--- PROBLEM STATEMENT ---
The word "Структура" occurs in some lines of the listing. Copy those lines.

--- PROVIDED MATERIAL ---
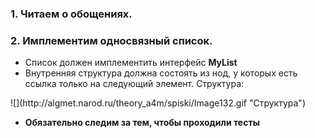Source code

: ### 1. Читаем о обощениях.

### 2. Имплементим односвязный список.
 * Список должен имплементить интерфейс **MyList**
 * Внутренняя структура должна состоять из нод, у которых есть ссылка только на следующий элемент. Структура:
 <p>![](http://algmet.narod.ru/theory_a4m/spiski/Image132.gif "Структура")

 * **Обязательно следим за тем, чтобы проходили тесты**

--- SOLUTION ---
 * Внутренняя структура должна состоять из нод, у которых есть ссылка только на следующий элемент. Структура:
 <p>![](http://algmet.narod.ru/theory_a4m/spiski/Image132.gif "Структура")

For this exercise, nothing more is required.